Zakariya Abidullah (Supervisor: Eric Bushnell)
Abidullah is studying how formate dehydrogenase, an enzyme, converts carbon dioxide (CO2) to formic acid. By looking at variants of the enzyme, Abidullah can learn what modifications can be made to improve the efficiency of CO2 capture. The efficient conversion of CO2 to formate could be useful for other researchers, who are studying the potential of formate as an alternative fuel.
Bryce Friesen (Supervisor: Margaret Carrington)
Friesen is building on years of work by physicists, who have been trying to solve the Yang-Mills equation, which is used to understand the motion that occurs when plasmas collide with heavy ions. An exact solution to the equation cannot be determined analytically, and numerical methods, based on estimates, all have weaknesses and limitations. Friesen is comparing the predictions obtained from numerical methods with experimental measurements to determine and approximate solution to the Yang-Mills equation.
Milah Mikkelsen (Supervisor: Bryan Cassone)
Wireworms attack and damage a variety of economically important crops grown in Manitoba by feeding on their seeds, roots and other tissues below the ground. Mikkelsen is using wireworms taken from Manitoba fields to determine the severity of damage caused by different species to corn and barley seeds.
Michael McFarlane (Supervisor: Gautam Srivastava)
Security and privacy protocols on Internet-enabled devices is often compromised for the sake of usability. McFarlane is examining current levels of security used on devices and testing improved cryptographic algorithms to see how they can improve security and efficiency.
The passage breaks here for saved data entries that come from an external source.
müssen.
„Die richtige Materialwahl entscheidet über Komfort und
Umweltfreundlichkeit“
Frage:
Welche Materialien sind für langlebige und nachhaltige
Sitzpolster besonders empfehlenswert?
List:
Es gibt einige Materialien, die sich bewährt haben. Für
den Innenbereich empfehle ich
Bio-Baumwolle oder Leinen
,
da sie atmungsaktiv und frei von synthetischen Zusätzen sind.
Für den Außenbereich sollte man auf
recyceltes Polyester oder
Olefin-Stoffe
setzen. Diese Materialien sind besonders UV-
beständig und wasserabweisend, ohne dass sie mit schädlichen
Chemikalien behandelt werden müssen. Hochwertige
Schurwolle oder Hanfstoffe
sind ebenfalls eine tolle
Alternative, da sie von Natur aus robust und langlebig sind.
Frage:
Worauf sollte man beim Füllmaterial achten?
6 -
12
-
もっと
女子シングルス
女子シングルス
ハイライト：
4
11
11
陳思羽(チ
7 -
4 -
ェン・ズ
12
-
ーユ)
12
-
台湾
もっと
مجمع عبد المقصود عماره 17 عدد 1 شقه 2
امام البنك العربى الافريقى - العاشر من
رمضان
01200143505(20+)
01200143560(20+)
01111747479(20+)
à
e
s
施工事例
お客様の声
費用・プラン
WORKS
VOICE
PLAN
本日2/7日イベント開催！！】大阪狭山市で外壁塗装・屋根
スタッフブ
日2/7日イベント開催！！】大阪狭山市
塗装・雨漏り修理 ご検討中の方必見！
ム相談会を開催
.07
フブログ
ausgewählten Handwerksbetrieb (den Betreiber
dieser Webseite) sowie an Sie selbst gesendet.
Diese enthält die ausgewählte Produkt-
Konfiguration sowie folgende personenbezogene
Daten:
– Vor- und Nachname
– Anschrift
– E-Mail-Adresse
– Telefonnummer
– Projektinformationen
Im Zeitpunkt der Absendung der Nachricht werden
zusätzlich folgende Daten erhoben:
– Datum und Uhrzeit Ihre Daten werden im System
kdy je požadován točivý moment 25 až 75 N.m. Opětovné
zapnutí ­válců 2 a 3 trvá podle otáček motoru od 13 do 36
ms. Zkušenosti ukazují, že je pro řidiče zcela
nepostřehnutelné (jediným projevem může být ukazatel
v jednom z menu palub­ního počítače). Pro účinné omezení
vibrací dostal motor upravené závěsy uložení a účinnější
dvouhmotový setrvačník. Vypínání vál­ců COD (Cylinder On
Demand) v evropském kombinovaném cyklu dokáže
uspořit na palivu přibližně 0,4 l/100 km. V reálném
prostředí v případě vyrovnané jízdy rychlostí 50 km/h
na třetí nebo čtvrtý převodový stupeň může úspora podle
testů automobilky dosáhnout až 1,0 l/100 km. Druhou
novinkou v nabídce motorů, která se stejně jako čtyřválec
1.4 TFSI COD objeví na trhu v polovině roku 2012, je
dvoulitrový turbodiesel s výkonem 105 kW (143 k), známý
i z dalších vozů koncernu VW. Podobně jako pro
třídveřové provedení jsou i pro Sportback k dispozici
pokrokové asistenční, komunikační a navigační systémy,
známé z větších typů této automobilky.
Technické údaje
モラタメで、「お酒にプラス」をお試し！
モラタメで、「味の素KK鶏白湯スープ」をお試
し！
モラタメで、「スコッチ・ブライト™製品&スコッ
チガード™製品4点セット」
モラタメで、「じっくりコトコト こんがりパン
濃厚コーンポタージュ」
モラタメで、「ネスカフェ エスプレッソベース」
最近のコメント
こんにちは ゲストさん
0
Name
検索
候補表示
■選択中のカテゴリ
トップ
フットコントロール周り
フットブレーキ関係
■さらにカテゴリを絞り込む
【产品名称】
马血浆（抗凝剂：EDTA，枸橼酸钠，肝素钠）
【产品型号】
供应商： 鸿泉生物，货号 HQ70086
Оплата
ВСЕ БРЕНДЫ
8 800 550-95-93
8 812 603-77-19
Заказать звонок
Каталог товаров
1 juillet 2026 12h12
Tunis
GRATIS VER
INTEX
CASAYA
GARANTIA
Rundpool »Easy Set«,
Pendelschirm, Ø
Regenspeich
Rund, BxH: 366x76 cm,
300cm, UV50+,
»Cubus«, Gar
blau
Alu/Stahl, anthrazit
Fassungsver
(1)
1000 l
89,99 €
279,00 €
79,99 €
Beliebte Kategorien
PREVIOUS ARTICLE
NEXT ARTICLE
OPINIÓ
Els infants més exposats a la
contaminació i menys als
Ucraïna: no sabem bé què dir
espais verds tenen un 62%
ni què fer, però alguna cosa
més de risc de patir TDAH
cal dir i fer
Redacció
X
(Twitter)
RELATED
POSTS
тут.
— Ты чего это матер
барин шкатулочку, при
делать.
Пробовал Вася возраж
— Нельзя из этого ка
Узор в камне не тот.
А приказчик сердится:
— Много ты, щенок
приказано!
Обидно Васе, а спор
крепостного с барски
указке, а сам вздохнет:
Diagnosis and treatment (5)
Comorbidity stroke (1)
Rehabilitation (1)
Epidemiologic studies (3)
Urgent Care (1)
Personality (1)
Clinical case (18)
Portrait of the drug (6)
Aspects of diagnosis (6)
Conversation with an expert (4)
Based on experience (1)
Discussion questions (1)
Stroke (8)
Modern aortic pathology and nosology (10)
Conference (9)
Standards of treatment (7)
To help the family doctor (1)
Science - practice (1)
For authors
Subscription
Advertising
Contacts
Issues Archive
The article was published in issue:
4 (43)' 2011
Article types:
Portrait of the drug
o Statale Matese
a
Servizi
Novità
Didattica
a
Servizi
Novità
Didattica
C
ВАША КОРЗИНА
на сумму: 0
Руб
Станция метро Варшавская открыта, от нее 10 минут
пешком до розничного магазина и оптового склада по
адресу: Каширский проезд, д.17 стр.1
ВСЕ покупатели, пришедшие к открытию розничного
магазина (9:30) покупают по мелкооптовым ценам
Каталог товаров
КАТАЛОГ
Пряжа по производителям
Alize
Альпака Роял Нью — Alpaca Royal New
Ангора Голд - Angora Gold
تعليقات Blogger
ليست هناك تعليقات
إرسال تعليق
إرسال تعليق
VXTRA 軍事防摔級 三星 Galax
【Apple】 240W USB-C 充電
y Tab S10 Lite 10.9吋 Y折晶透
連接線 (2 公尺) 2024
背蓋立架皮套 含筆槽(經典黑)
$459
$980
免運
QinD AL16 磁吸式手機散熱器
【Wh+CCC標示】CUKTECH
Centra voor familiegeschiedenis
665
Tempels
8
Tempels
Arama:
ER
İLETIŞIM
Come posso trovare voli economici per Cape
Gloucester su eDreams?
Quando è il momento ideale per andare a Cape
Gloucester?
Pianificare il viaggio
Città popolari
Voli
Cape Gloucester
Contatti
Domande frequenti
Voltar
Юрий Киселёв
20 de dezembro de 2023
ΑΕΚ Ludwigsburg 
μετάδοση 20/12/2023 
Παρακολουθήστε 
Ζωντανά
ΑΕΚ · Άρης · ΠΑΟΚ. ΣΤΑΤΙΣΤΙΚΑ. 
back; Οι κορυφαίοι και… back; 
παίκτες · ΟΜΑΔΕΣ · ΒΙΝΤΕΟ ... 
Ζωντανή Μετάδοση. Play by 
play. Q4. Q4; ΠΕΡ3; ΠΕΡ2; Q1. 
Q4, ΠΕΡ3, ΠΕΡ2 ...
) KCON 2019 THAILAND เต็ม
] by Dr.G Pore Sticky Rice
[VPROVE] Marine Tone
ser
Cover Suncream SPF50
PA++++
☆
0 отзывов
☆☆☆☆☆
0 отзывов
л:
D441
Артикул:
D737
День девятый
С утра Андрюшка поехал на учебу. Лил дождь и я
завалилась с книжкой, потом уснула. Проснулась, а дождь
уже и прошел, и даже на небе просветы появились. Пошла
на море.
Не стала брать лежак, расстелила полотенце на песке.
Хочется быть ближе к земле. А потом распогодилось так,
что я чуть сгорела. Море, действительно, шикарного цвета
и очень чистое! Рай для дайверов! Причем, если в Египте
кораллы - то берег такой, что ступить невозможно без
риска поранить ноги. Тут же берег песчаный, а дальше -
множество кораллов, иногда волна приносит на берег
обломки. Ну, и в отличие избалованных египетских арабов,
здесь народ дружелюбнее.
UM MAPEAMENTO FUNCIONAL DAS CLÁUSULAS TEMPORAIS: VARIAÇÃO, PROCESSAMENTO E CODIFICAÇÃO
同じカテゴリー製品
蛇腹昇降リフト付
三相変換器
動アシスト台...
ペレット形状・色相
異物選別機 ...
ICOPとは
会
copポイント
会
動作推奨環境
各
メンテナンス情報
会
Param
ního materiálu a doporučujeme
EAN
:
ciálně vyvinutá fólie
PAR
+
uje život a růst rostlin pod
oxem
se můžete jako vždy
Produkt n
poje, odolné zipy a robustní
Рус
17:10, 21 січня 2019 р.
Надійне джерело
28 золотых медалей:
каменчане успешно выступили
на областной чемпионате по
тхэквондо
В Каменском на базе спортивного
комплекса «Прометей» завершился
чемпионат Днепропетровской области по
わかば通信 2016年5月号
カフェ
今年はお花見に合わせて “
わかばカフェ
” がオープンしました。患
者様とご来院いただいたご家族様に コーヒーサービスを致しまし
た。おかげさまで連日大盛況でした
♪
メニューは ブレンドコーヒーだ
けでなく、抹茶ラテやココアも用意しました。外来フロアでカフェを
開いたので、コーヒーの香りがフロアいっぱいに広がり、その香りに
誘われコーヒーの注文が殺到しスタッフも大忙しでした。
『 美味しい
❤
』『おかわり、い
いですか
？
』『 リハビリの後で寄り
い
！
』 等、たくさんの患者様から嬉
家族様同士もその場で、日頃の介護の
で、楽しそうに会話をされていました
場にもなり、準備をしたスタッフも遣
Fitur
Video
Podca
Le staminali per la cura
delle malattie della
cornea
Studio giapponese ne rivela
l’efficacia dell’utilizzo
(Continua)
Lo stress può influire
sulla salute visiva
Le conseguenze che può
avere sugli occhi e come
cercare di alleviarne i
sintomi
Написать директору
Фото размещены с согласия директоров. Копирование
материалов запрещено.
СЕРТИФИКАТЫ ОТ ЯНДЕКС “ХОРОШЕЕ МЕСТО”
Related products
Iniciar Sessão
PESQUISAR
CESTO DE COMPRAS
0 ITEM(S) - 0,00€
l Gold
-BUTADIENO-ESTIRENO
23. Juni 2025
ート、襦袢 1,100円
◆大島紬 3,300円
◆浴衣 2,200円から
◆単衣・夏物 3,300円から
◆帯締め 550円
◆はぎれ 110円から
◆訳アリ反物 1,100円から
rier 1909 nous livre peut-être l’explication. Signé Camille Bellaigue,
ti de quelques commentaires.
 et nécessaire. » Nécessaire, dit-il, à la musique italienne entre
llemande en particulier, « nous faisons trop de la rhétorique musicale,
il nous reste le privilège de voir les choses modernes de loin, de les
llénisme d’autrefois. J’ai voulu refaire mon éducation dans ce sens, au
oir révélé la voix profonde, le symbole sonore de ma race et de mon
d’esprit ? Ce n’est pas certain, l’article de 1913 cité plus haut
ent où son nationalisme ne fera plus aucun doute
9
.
Raya Turner (Supervisor: Christophe LeMoine)
Past research has demonstrated how waxworms can consume and break down plastics, creating optimism for that the process they use can be refined to reduce waste. Turner is studying the metabolic effect on the waxworms to learn the repercussions of a plastic diet.
Olivia Erickson (Supervisor: Bernadette Ardelli)
A number of natural processes fragment plastics into smaller particles known as microplastics. Erickson is studying how these microplastics can affect our immune system, in particular how they can cause inflammation.
Mitchell Stanton (Supervisor: Eric Bushnell)
Sulfanomides are compounds that are important in the design of pharmaceutical drugs. Using a combination of experiment and computation, Stanton is studying the characteristics of chemical reactions involving sulfanomides.